Atlas Copco also launched its latest model Pit Viper, the Pit Viper 231 (PV-231). Marking the fifth consecutive show at which a new Pit Viper has been debuted, the PV-231 builds on the PV-235 to expand Atlas Copco’s single-pass offering. The new drill features a 16.2 m clean hole single-pass tower on a mainframe capable of drilling a hole between 171 and 250 mm.

On the technology side, Atlas Copco showed its Pit Viper BenchREMOTE system, highlighting the versatility and adaptability of the system when used in conjunction with Pit Viper drills. Already proven in the field, including at a Wyoming coal mine, where it allowed operation of a PV-275 from up to a kilometre away, the system enables remote operation and has achieved utilisation benefits of up to 10%, according to the company.

In the Central Hall, Caterpillar featured its MD6420C rotary blasthole drill, Joy Global introduced its P&H 77XD blasthole drill and Sandvik released a trailor-mounted teleremote station for the operation of its DR461i rotary blasthole drill.

The Caterpillar MD6420C drill – the first in the company’s C series – is built to deliver high production at the lowest total cost in hard- and soft-rock applications, the company said. With a bit load force of up to 42 000 kg (92 594 lb) and the ability to drill holes up to 311 mm (12 25 in.) in diameter and down to 74.3 m (244 ft) deep, the new drill is designed for high-volume production. Its application-matched power train, control systems, optional automation features, rugged structures and serviceable design make it an efficient, economical drill for mining applications.

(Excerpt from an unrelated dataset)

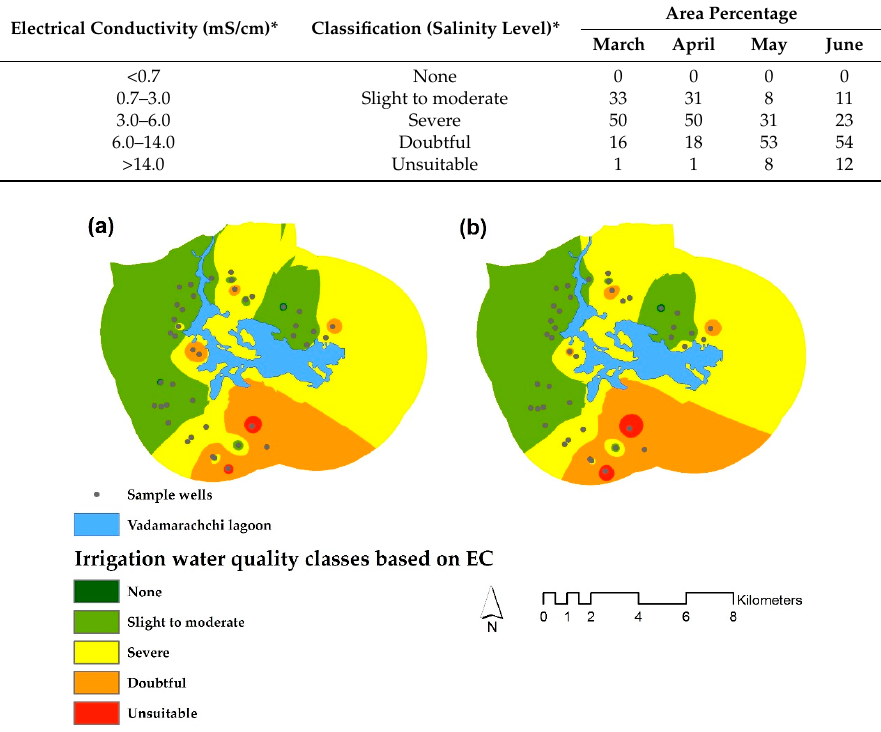
Table 2. Classification of groundwater for irrigation based on Food and Agriculture Organization of the United Nations irrigation water quality guidelines.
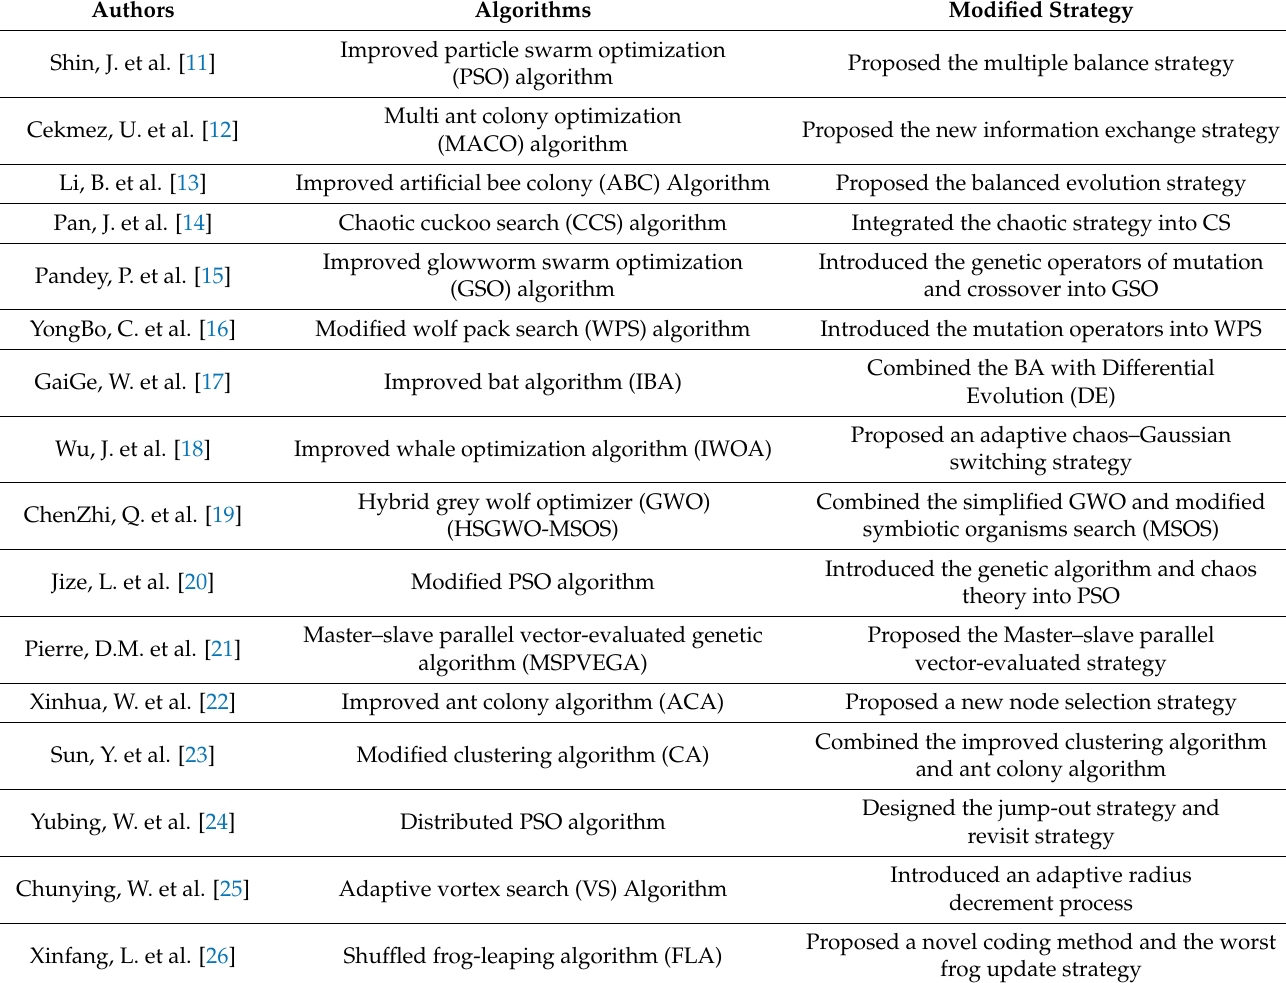
Table 1. Heuristic algorithms for UAV route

Caterpillar’s MineStar Terrain for Drilling can also be added to the MD6420C. Terrain is a scalable system that optimises drilling efficiency and allows remote, real-time monitoring of drilling activity and blast planning. The system guides the operator, improves accuracy of hole placement and drilling depth, reports on drill and operator productivity and delivers feedback on variations to the bench geology. To accommodate customers whose longer term plans call for even more automation, the C Series platform provides a solid foundation for future semi-autonomous and autonomous drilling capabilities.

The P&H 77XD blasthole drill from Joy Global is the first of the company’s next generation P&H drills and was designed to deliver up to 10% maintenance and repair cost advantage and up to 5% availability advantage, the company said in a press release. The drill’s name reflects its 77 000 lb maximum bit loading capacity; other features include a solid boxer-style mast construction with rack-and-pinion pull down, automatic bit and pipe handling functions, and intelligent compressor controls to manage power consumption and associated bailing velocity.

Sandvik’s AutoMine Surface Drilling for rotary drills is the latest addition to the Swedish company’s automation product line and enables remote operation of the DR461i rotary blasthole drill from a trailor-mounted teleremote station. The system can communicate via line of sight, direct to the drill or via the mine communication network. The command centre can accommodate up to three drills per station, allowing one operator to start one hole, initiate the next drill to start another hole and then a third – ensuring that all units keep drilling with minimal delay, optimising mine productivity.

“Field testing revealed improved drilling performance and a better working environment for the operator,” said Tab Siegrist, Product Line Manager, Surface Drills, Sandvik Mining and Rock Technology. “Night operation, using remote cameras and an LED lighting package, also helps to keep productivity high. Getting the operator away from the cab can also be beneficial from a safety perspective, due to unknown underground voids, highwall condition or other geotechnical concerns.”